┌──

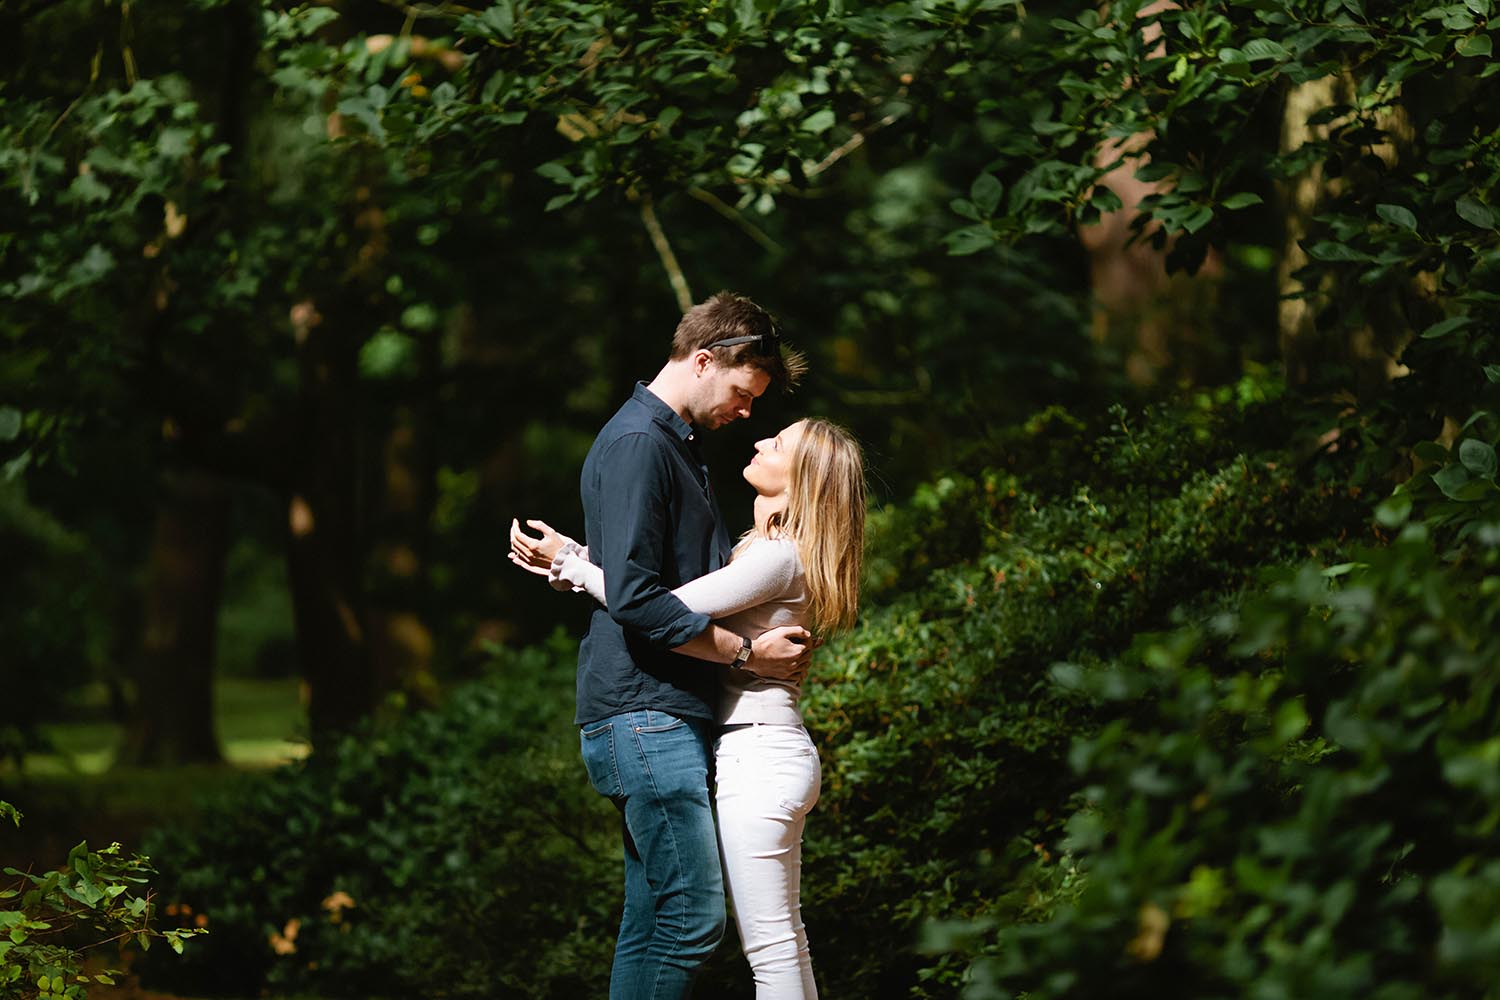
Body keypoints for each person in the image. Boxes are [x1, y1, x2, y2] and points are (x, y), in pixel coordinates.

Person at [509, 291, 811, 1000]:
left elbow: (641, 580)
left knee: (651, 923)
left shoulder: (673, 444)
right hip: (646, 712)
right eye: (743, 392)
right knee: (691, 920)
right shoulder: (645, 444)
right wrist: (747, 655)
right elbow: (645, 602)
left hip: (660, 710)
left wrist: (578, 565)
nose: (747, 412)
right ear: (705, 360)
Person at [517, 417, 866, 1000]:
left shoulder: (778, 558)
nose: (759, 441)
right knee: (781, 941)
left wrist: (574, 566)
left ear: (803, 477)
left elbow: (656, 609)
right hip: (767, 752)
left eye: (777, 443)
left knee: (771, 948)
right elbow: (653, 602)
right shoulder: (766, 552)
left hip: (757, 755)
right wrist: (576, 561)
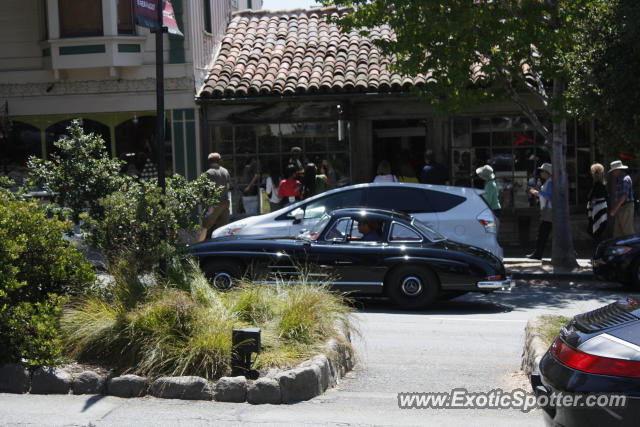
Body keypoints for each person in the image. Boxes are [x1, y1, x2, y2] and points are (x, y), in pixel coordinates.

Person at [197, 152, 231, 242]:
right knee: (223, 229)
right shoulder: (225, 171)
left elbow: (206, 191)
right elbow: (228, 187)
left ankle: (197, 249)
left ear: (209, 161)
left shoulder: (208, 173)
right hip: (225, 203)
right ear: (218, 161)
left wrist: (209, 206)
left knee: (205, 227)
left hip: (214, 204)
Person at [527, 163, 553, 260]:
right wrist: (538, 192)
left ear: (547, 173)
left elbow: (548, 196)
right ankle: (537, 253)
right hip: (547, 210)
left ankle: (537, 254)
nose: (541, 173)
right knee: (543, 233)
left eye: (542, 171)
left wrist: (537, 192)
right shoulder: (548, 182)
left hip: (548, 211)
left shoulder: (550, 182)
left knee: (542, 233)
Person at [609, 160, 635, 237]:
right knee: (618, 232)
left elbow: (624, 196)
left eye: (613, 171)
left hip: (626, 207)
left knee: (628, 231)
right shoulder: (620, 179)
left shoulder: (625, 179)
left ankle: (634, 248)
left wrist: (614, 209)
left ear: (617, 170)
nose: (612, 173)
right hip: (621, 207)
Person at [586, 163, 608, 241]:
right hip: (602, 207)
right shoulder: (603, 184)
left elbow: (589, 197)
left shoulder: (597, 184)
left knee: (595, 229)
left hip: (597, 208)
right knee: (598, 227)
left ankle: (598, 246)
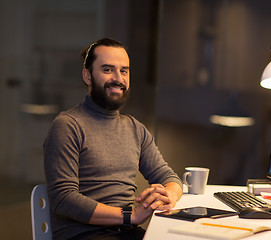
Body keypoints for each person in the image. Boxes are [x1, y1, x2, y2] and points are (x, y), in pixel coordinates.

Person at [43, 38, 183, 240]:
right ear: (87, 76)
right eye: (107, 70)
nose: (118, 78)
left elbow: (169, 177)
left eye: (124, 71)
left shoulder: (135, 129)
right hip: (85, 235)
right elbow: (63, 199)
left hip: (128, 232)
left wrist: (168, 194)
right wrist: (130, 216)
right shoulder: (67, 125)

└──
┌──

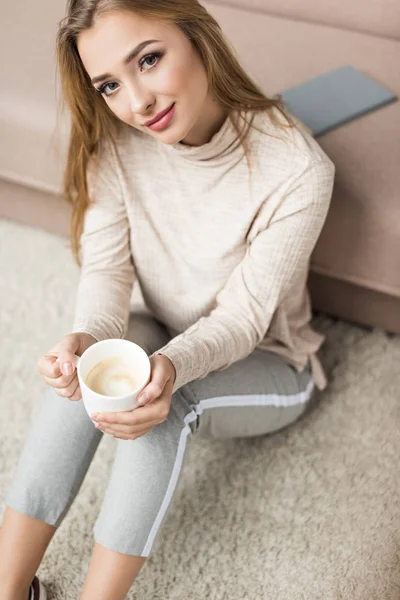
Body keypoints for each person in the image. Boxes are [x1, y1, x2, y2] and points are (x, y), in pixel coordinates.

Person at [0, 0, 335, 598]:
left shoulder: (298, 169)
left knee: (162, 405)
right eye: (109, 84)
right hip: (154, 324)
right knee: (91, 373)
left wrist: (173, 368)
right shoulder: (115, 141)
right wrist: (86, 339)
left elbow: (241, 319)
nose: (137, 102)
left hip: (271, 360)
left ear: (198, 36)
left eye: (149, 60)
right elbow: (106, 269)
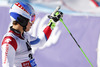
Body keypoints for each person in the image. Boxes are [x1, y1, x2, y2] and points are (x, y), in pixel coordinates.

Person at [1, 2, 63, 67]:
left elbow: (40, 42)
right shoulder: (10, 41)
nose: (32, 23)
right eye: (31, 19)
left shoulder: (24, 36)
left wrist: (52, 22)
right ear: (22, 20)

└──

Work instructions >> Please return every line of the records that contains the word "ankle".

Problem solution >>
left ankle: (197, 249)
right ankle: (537, 253)
left ankle: (537, 254)
left ankle: (634, 248)
left ankle: (598, 246)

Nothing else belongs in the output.